Sometimes, things don't go as expected. A last minute fix in an application release inadvertently introduced a new bug, or the new version significantly decreases the throughput of the component, and so on. In such cases, we need to have a plan B which in most cases means the ability to roll back the update to the previous good version.

As with the update, the rollback has to happen in a such a way that it does not cause any outages of the application; it needs to cause zero downtime. In that sense, a rollback can be looked at as a reverse update. We are installing a new version, yet this new version is actually the previous version.

As with the update behavior, we can declare, either in our stack files or in the Docker service create command, how the system should behave in case it needs to execute a rollback.
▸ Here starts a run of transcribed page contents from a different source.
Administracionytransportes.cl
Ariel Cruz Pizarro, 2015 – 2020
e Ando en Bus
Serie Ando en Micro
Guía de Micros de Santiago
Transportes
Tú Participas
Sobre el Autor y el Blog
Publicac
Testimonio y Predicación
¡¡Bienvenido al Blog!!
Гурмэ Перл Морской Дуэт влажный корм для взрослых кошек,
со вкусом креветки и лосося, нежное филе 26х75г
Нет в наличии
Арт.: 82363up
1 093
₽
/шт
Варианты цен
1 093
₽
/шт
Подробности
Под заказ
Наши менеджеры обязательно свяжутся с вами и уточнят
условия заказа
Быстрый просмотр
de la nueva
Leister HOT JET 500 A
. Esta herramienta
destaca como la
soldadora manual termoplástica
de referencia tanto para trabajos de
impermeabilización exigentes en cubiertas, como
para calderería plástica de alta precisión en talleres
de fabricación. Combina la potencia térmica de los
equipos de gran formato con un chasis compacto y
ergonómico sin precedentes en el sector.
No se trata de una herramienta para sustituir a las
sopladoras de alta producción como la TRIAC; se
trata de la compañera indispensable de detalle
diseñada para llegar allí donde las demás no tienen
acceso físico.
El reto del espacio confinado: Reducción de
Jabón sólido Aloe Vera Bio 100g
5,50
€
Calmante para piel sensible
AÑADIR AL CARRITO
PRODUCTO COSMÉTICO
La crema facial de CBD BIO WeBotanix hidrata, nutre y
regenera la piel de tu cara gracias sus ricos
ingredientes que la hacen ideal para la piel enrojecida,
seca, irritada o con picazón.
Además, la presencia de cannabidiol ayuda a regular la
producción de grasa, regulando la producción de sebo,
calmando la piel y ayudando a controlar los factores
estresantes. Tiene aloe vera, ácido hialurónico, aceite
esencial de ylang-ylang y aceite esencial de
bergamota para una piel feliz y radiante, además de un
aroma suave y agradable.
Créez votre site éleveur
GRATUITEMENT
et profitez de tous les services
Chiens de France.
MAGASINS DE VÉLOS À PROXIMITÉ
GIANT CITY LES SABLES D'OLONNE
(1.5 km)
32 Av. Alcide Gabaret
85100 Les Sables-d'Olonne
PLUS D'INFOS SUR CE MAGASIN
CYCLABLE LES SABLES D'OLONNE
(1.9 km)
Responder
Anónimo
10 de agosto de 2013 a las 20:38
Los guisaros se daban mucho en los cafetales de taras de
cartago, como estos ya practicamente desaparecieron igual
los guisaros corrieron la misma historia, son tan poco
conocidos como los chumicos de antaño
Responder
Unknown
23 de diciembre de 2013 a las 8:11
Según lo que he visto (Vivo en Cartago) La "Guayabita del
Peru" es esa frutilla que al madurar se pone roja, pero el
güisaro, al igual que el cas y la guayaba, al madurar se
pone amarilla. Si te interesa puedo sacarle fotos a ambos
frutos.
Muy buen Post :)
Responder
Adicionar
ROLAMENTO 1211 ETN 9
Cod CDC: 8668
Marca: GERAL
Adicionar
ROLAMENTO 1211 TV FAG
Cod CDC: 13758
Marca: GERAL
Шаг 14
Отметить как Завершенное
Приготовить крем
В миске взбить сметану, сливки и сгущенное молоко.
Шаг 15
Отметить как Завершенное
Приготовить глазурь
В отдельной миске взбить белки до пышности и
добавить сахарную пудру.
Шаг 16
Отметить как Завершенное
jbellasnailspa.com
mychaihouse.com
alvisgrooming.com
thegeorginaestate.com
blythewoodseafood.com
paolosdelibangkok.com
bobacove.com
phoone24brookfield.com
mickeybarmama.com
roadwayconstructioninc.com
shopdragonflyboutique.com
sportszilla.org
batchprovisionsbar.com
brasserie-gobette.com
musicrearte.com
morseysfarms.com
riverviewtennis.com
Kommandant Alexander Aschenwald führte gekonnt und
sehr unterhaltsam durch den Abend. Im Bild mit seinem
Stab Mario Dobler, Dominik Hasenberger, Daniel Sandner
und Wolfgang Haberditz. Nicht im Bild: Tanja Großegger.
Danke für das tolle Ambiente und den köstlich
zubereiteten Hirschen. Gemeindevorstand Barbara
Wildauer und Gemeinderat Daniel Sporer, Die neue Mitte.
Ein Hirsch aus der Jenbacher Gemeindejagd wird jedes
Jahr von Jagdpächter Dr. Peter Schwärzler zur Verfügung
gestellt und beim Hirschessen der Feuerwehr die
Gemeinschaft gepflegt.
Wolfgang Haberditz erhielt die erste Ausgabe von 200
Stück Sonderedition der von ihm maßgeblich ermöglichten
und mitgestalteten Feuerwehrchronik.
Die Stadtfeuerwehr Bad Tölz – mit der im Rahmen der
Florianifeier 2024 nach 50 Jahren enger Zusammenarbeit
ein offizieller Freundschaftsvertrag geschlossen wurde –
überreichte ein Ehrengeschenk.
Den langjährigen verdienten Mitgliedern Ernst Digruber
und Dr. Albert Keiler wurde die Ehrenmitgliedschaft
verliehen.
Here, we have the stack file that we used before, but this time with some rollback-relevant attributes:

version: "3.5"
services:
web:
image: nginx:1.12-alpine
ports:
- 80:80
deploy:
replicas: 10
update_config:
parallelism: 2
delay: 10s

failure_action: rollback
monitor: 10s

healthcheck:
test: ["CMD", "wget", "-qO", "-", "http://localhost"]
interval: 2s
timeout: 2s
retries: 3
start_period: 2s

In this stack file, which is available in our lab as stack-rollback.yaml, we have defined the details about the rolling update, the health checks, and the behavior during rollback. The health check is defined so that after an initial wait time of 2 seconds, the orchestrator starts to poll the service on http://localhost every 2 seconds and it retries 3 times before it considers a task as unhealthy. If we do the math, then it takes at least 8 seconds until a task will be stopped if it is unhealthy due to a bug. So, now under deploy, we have a new entry monitor. This entry defines how long newly deployed tasks should be monitored for health as a decision point whether or not to continue with the next batch in the rolling update. Here, in this sample, we have given it 10 seconds. This is slightly more than the 8 seconds we calculated it takes to discover that a defective service has been deployed. So this is good.

We also have a new entry, failure_action, which defines what the orchestrator will do if it encounters a failure during the rolling update such as that the service is unhealthy. By default, the action is just to stop the whole update process and leave the system in an intermediate state. The system is not down since it is a rolling update and at least some healthy instances of the service are still operational, but some operations engineer better at taking a look and fixing the problem.

In our case, we have defined the action to be rollback. Thus, in case of failure, SwarmKit will automatically revert all tasks that have been updated back to their previous version.